Film Review: LITTLE MISS SUNSHINE
GINA PUMA says, "LITTLE MISS SUNSHINE is brilliantly written by screenwriter Michael Arndt. It is directed by the husband and wife team of Jonathan Dayton and Valerie Faris who have directed many music videos and documentaries. You would never know that this is their first attempt at a feature film.
Although I only saw six films, this was my absolute favorite film at Sundance '06 and judging from the laughter and standing ovation around me, I would say I was not the only one. All of the hoopla that this film is receiving is genuine and well deserved. I don't think I can ever remember a movie that made me laugh and cry at the same time -- all the way through. My eyes were actually burning. I got on the shuttle bus after the movie and found others saying the same thing.

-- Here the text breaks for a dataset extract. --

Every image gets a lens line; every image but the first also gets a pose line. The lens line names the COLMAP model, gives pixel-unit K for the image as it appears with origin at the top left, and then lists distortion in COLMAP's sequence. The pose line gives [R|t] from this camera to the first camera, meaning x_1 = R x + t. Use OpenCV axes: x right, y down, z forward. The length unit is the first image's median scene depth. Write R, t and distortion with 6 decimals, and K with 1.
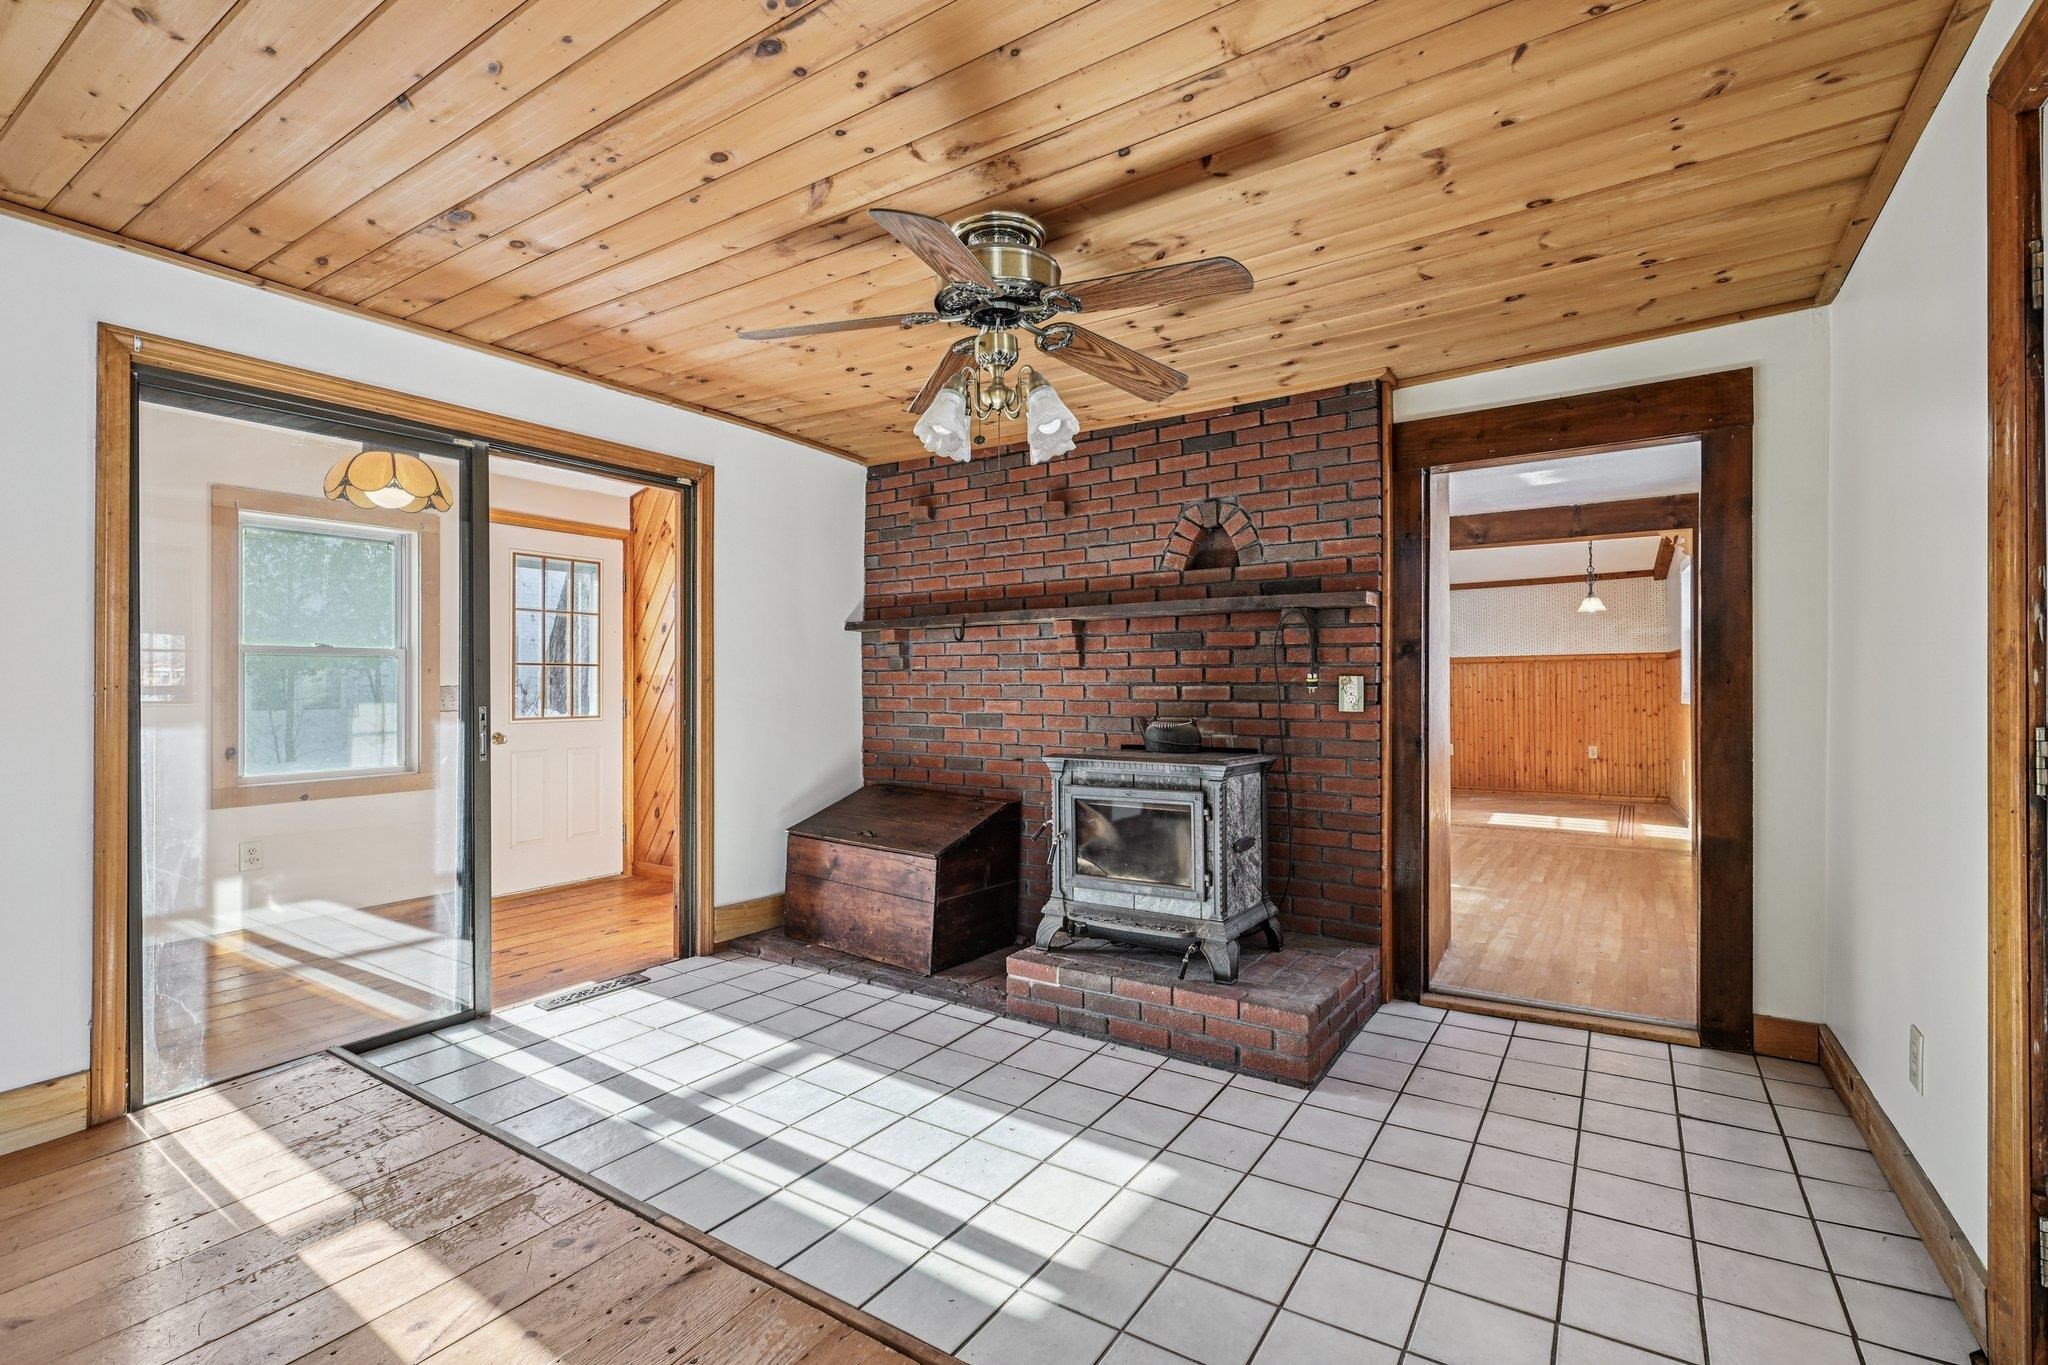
lens RADIAL K [[918.7, 0, 1027.5], [0, 918.7, 689.5], [0, 0, 1]] dist [-0.003311, -0.000353]
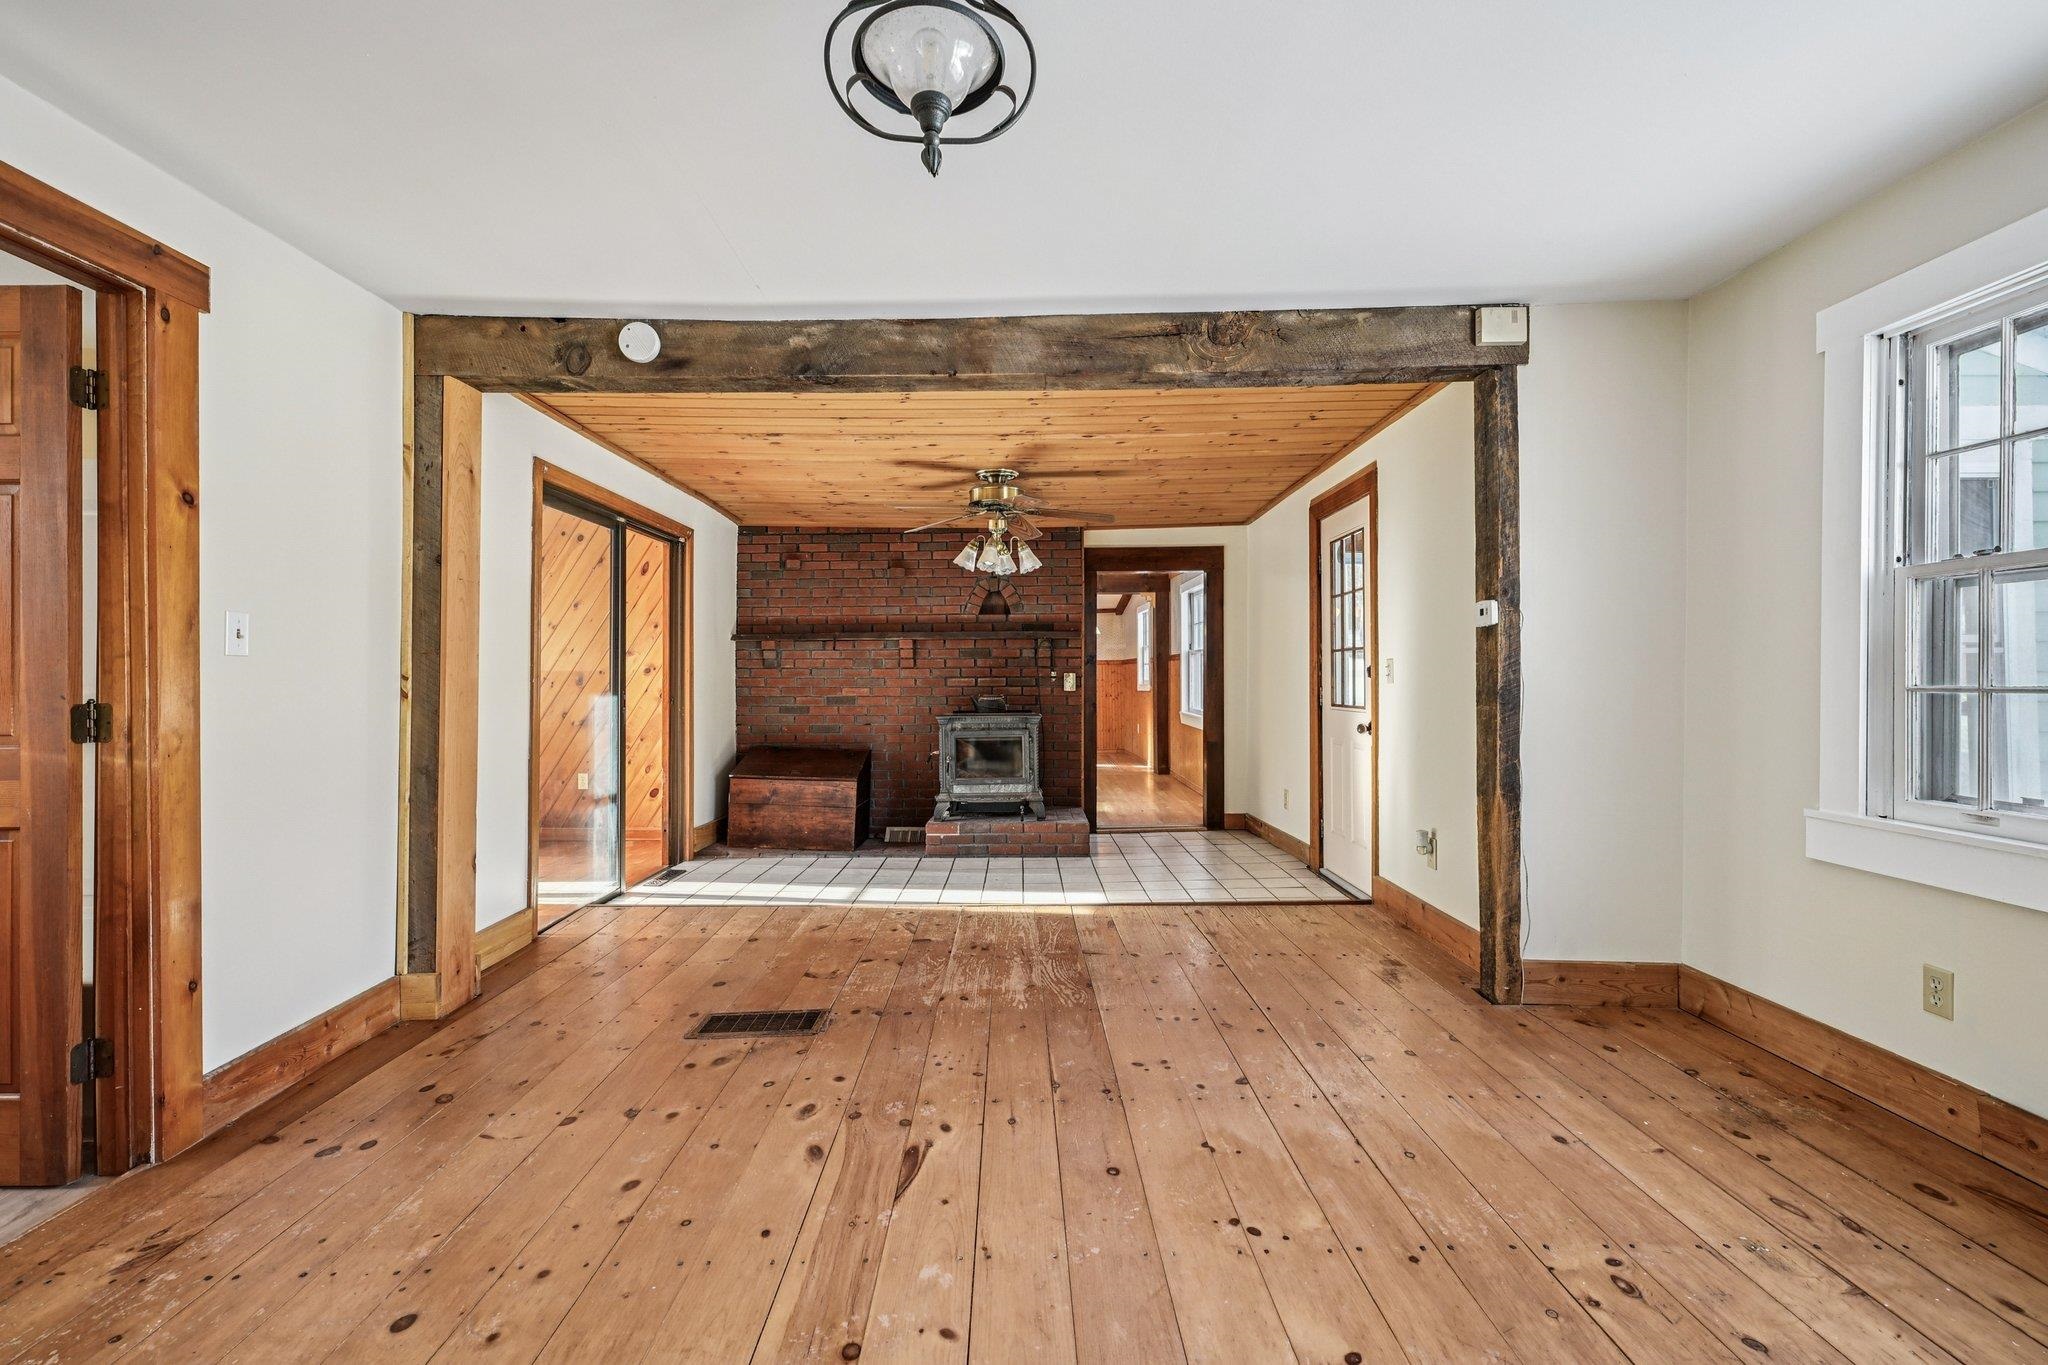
lens RADIAL K [[971.6, 0, 1024.0], [0, 971.6, 682.5], [0, 0, 1]] dist [0.000410, -0.000001]
pose [[0.830263, -0.001767, 0.557368, -0.891453], [0.005016, 0.999978, -0.004302, 0.014179], [-0.557349, 0.006368, 0.830254, -0.689691]]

The writer and directors keep you engaged with each of the characters for every second. It is the story of one family's amusingly disastrous emotional and physical journey to a place that none of them thought they would end up. Toni Collette is the matriarch of this crazy bunch. Her character, Sheryl, is struggling to keep her overzealous, unsuccessful, self-proclaimed motivational speaker husband, Richard (Greg Kinnear), from destroying her two children -- Dwayne (Paul Dano), a teenager who hasn’t spoken in 9 months, by his own choice, and Olive (Abigail Breslin), a chubby, simple-looking seven year old who believes she can win a beauty pageant. The movie opens with Sheryl picking up her brother, Frank (THE OFFICE's Steve Carell), from the hospital after a failed suicide attempt. He has nowhere else to go so Sheryl takes him into her home and gives her son, Dwayne, the responsibility of making sure Uncle Frank doesn’t try this again. Also living under Sheryl's roof is Grandpa, played by the amazingly talented and completely hysterical Alan Arkin. Grandpa is Richard's father -— Sheryl's father-in-law -- who was recently evicted from his nursing home because he was caught snorting heroin and refused to quit. Sheryl receives a phone call that Olive has the opportunity to compete in the Little Miss Sunshine Pageant in California and she wants nothing more than to give Olive this opportunity she so desperately wants.
This starts the entire family’s expedition in an old VW Bus from New Mexico to California, otherwise known as, Hell and Back. The trip centers on this broken down VW and this broken down family and takes you, the viewer, for the ride of your life. I can’t wait until this one comes out in our theaters so I can see it again!"